Niemeyer - Sabe que eu era de família muito católica? Eu morava com meu avô, Ribeiro de Almeida, que era ministro do Supremo Tribunal. A sala de jantar era enorme, com cinco janelas, e uma delas era o oratório que aos domingos minha avó abria e a missa era celebrada em casa. Eu geralmente era expulso da missa, achava graça, começava a dar risada... De modo que fui criado num ambiente de muitos preconceitos mas quando saí de casa e vi como a vida era injusta entrei para o Socorro Vermelho. A gente arranjava roupas e coisas para auxiliar os mais pobres. Depois veio Prestes, o Partido Comunista, a luta que interessa.

Pimentel - O senhor continua achando que as pessoas mais interessantes que conheceu foram as ligadas ao Partido?
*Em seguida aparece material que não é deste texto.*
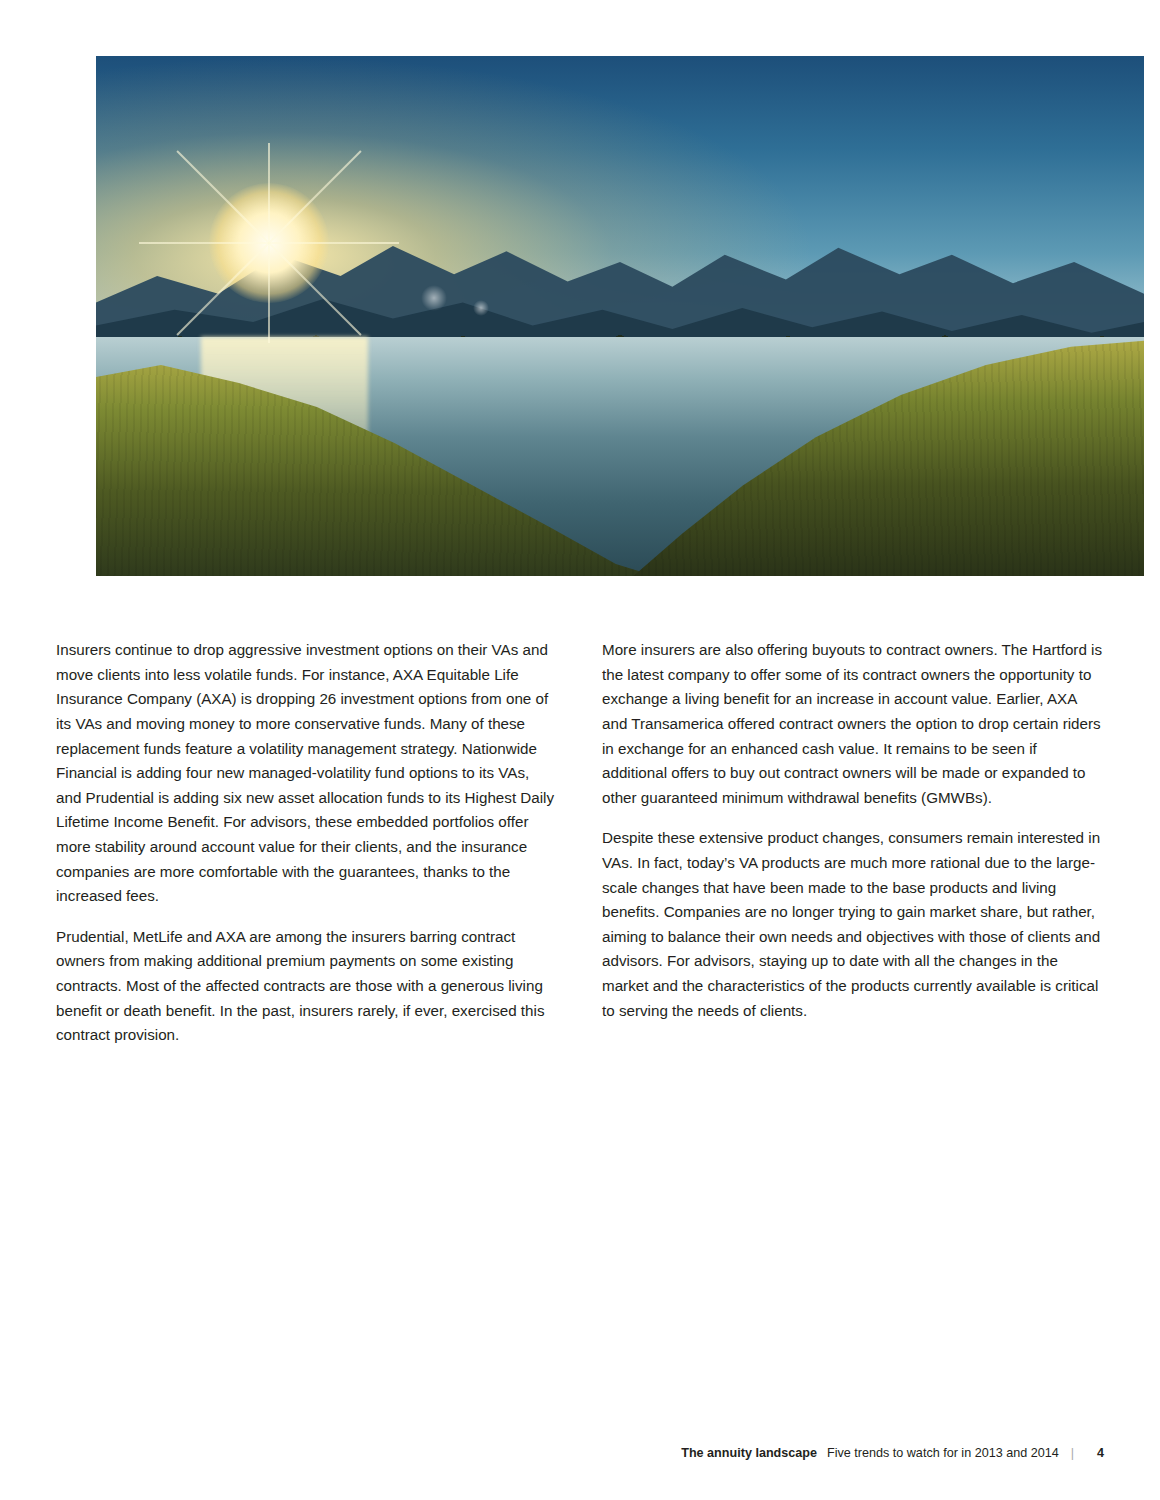Insurers continue to drop aggressive investment options on their VAs and move clients into less volatile funds. For instance, AXA Equitable Life Insurance Company (AXA) is dropping 26 investment options from one of its VAs and moving money to more conservative funds. Many of these replacement funds feature a volatility management strategy. Nationwide Financial is adding four new managed-volatility fund options to its VAs, and Prudential is adding six new asset allocation funds to its Highest Daily Lifetime Income Benefit. For advisors, these embedded portfolios offer more stability around account value for their clients, and the insurance companies are more comfortable with the guarantees, thanks to the increased fees.
Prudential, MetLife and AXA are among the insurers barring contract owners from making additional premium payments on some existing contracts. Most of the affected contracts are those with a generous living benefit or death benefit. In the past, insurers rarely, if ever, exercised this contract provision.
More insurers are also offering buyouts to contract owners. The Hartford is the latest company to offer some of its contract owners the opportunity to exchange a living benefit for an increase in account value. Earlier, AXA and Transamerica offered contract owners the option to drop certain riders in exchange for an enhanced cash value. It remains to be seen if additional offers to buy out contract owners will be made or expanded to other guaranteed minimum withdrawal benefits (GMWBs).
Despite these extensive product changes, consumers remain interested in VAs. In fact, today’s VA products are much more rational due to the large-scale changes that have been made to the base products and living benefits. Companies are no longer trying to gain market share, but rather, aiming to balance their own needs and objectives with those of clients and advisors. For advisors, staying up to date with all the changes in the market and the characteristics of the products currently available is critical to serving the needs of clients.
The annuity landscape Five trends to watch for in 2013 and 2014 | 4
Niemeyer - Sim, foi onde conheci as pessoas mais generosas, fraternais, querendo só que o mundo melhore. Tanto aqui quanto no Partido francês. No PC francês aconteceu algo único em minha vida. Quando a sede ficou pronta, o secretário do partido, Jacques Duclos, me chamou: "Está muito bonito, mas eu queria te pedir um favor. Caso o senhor permita, eu colocaria em meu gabinete uma mesa muito antiga que me acompanha a vida inteira". Foi um gesto de respeito pelo trabalho humano.

Zezé Sack - O senhor acompanhou essa história da mala que teria vindo de Cuba cheia de dinheiro?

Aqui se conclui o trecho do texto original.